Print the records exactly as given.
▬▬▬▬▬▬
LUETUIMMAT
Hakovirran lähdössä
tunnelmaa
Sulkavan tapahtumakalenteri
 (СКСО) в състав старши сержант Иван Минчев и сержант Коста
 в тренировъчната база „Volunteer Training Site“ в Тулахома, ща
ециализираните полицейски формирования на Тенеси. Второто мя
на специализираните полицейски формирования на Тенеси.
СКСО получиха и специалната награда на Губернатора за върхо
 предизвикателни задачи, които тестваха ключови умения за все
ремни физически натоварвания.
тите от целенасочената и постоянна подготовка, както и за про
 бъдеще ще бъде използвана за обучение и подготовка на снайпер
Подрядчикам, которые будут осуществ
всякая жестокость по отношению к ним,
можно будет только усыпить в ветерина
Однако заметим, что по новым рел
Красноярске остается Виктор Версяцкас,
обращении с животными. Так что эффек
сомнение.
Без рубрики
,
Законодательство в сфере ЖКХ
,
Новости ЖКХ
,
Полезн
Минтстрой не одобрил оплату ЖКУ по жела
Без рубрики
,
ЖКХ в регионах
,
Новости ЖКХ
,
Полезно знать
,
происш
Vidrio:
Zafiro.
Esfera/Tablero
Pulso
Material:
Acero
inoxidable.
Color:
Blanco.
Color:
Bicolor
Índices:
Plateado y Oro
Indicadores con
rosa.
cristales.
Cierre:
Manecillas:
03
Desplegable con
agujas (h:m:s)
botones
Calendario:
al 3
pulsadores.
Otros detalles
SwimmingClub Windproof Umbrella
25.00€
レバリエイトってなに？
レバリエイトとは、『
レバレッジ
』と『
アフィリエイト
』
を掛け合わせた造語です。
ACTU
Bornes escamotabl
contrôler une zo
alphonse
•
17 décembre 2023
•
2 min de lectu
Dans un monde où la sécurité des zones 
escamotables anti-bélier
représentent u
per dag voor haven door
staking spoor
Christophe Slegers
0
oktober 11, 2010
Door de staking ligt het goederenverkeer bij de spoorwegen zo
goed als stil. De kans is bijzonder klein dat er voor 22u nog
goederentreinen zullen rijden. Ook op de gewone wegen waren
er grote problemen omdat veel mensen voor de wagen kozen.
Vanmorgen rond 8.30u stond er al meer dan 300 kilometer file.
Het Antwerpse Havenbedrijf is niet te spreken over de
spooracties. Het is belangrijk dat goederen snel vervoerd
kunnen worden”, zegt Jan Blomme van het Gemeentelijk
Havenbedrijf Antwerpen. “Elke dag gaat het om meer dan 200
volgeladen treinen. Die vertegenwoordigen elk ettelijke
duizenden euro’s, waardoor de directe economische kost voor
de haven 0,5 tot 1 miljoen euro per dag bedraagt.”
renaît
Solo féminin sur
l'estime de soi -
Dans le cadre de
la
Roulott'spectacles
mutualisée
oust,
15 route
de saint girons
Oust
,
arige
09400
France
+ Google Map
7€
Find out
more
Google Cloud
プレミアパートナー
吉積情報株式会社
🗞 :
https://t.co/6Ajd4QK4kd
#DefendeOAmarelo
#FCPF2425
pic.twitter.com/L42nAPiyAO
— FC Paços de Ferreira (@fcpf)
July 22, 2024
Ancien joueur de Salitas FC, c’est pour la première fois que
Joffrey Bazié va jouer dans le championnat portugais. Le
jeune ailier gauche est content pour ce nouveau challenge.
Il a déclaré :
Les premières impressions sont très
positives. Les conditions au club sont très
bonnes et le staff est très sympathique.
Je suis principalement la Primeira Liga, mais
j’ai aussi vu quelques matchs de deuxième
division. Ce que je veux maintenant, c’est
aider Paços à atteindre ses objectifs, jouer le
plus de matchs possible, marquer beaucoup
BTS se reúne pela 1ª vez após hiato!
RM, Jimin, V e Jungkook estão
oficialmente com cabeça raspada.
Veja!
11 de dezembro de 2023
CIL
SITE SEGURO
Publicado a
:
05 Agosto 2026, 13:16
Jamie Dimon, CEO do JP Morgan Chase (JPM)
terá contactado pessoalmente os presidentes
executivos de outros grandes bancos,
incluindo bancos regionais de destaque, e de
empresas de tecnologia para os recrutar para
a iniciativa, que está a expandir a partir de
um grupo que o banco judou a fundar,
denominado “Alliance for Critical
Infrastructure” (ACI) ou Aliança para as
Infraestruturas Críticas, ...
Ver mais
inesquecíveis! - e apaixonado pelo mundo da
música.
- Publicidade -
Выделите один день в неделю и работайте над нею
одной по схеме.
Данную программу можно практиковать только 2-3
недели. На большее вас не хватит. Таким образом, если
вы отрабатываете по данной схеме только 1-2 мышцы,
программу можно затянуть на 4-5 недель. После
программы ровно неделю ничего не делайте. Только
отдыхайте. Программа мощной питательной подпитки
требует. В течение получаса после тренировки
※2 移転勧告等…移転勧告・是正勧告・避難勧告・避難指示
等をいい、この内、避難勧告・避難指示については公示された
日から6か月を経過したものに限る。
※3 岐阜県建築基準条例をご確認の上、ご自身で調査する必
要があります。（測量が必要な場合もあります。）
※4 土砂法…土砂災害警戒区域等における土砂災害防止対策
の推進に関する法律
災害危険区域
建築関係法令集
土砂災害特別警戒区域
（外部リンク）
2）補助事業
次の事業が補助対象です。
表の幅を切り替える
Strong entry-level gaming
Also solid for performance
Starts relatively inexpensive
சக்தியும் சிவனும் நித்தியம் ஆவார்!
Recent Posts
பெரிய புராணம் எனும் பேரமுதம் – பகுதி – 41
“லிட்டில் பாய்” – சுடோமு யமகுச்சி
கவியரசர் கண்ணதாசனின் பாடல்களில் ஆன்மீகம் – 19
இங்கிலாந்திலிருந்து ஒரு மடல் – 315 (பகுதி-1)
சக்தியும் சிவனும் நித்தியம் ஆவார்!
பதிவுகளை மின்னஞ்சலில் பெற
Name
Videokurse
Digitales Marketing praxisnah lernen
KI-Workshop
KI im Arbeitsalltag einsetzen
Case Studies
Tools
▬▬▬▬▬▬
*Result of this exercise*.
LUETUIMMAT
Hakovirran lähdössä
tunnelmaa
Sulkavan tapahtumakalenteri
 (СКСО) в състав старши сержант Иван Минчев и сержант Коста
 в тренировъчната база „Volunteer Training Site“ в Тулахома, ща
ециализираните полицейски формирования на Тенеси. Второто мя
на специализираните полицейски формирования на Тенеси.
СКСО получиха и специалната награда на Губернатора за върхо
 предизвикателни задачи, които тестваха ключови умения за все
ремни физически натоварвания.
тите от целенасочената и постоянна подготовка, както и за про
 бъдеще ще бъде използвана за обучение и подготовка на снайпер
Подрядчикам, которые будут осуществ
всякая жестокость по отношению к ним,
можно будет только усыпить в ветерина
Однако заметим, что по новым рел
Красноярске остается Виктор Версяцкас,
обращении с животными. Так что эффек
сомнение.
Без рубрики
,
Законодательство в сфере ЖКХ
,
Новости ЖКХ
,
Полезн
Минтстрой не одобрил оплату ЖКУ по жела
Без рубрики
,
ЖКХ в регионах
,
Новости ЖКХ
,
Полезно знать
,
происш
Vidrio:
Zafiro.
Esfera/Tablero
Pulso
Material:
Acero
inoxidable.
Color:
Blanco.
Color:
Bicolor
Índices:
Plateado y Oro
Indicadores con
rosa.
cristales.
Cierre:
Manecillas:
03
Desplegable con
agujas (h:m:s)
botones
Calendario:
al 3
pulsadores.
Otros detalles
SwimmingClub Windproof Umbrella
25.00€
レバリエイトってなに？
レバリエイトとは、『
レバレッジ
』と『
アフィリエイト
』
を掛け合わせた造語です。
ACTU
Bornes escamotabl
contrôler une zo
alphonse
•
17 décembre 2023
•
2 min de lectu
Dans un monde où la sécurité des zones 
escamotables anti-bélier
représentent u
per dag voor haven door
staking spoor
Christophe Slegers
0
oktober 11, 2010
Door de staking ligt het goederenverkeer bij de spoorwegen zo
goed als stil. De kans is bijzonder klein dat er voor 22u nog
goederentreinen zullen rijden. Ook op de gewone wegen waren
er grote problemen omdat veel mensen voor de wagen kozen.
Vanmorgen rond 8.30u stond er al meer dan 300 kilometer file.
Het Antwerpse Havenbedrijf is niet te spreken over de
spooracties. Het is belangrijk dat goederen snel vervoerd
kunnen worden”, zegt Jan Blomme van het Gemeentelijk
Havenbedrijf Antwerpen. “Elke dag gaat het om meer dan 200
volgeladen treinen. Die vertegenwoordigen elk ettelijke
duizenden euro’s, waardoor de directe economische kost voor
de haven 0,5 tot 1 miljoen euro per dag bedraagt.”
renaît
Solo féminin sur
l'estime de soi -
Dans le cadre de
la
Roulott'spectacles
mutualisée
oust,
15 route
de saint girons
Oust
,
arige
09400
France
+ Google Map
7€
Find out
more
Google Cloud
プレミアパートナー
吉積情報株式会社
🗞 :
https://t.co/6Ajd4QK4kd
#DefendeOAmarelo
#FCPF2425
pic.twitter.com/L42nAPiyAO
— FC Paços de Ferreira (@fcpf)
July 22, 2024
Ancien joueur de Salitas FC, c’est pour la première fois que
Joffrey Bazié va jouer dans le championnat portugais. Le
jeune ailier gauche est content pour ce nouveau challenge.
Il a déclaré :
Les premières impressions sont très
positives. Les conditions au club sont très
bonnes et le staff est très sympathique.
Je suis principalement la Primeira Liga, mais
j’ai aussi vu quelques matchs de deuxième
division. Ce que je veux maintenant, c’est
aider Paços à atteindre ses objectifs, jouer le
plus de matchs possible, marquer beaucoup
BTS se reúne pela 1ª vez após hiato!
RM, Jimin, V e Jungkook estão
oficialmente com cabeça raspada.
Veja!
11 de dezembro de 2023
CIL
SITE SEGURO
Publicado a
:
05 Agosto 2026, 13:16
Jamie Dimon, CEO do JP Morgan Chase (JPM)
terá contactado pessoalmente os presidentes
executivos de outros grandes bancos,
incluindo bancos regionais de destaque, e de
empresas de tecnologia para os recrutar para
a iniciativa, que está a expandir a partir de
um grupo que o banco judou a fundar,
denominado “Alliance for Critical
Infrastructure” (ACI) ou Aliança para as
Infraestruturas Críticas, ...
Ver mais
inesquecíveis! - e apaixonado pelo mundo da
música.
- Publicidade -
Выделите один день в неделю и работайте над нею
одной по схеме.
Данную программу можно практиковать только 2-3
недели. На большее вас не хватит. Таким образом, если
вы отрабатываете по данной схеме только 1-2 мышцы,
программу можно затянуть на 4-5 недель. После
программы ровно неделю ничего не делайте. Только
отдыхайте. Программа мощной питательной подпитки
требует. В течение получаса после тренировки
※2 移転勧告等…移転勧告・是正勧告・避難勧告・避難指示
等をいい、この内、避難勧告・避難指示については公示された
日から6か月を経過したものに限る。
※3 岐阜県建築基準条例をご確認の上、ご自身で調査する必
要があります。（測量が必要な場合もあります。）
※4 土砂法…土砂災害警戒区域等における土砂災害防止対策
の推進に関する法律
災害危険区域
建築関係法令集
土砂災害特別警戒区域
（外部リンク）
2）補助事業
次の事業が補助対象です。
表の幅を切り替える
Strong entry-level gaming
Also solid for performance
Starts relatively inexpensive
சக்தியும் சிவனும் நித்தியம் ஆவார்!
Recent Posts
பெரிய புராணம் எனும் பேரமுதம் – பகுதி – 41
“லிட்டில் பாய்” – சுடோமு யமகுச்சி
கவியரசர் கண்ணதாசனின் பாடல்களில் ஆன்மீகம் – 19
இங்கிலாந்திலிருந்து ஒரு மடல் – 315 (பகுதி-1)
சக்தியும் சிவனும் நித்தியம் ஆவார்!
பதிவுகளை மின்னஞ்சலில் பெற
Name
Videokurse
Digitales Marketing praxisnah lernen
KI-Workshop
KI im Arbeitsalltag einsetzen
Case Studies
Tools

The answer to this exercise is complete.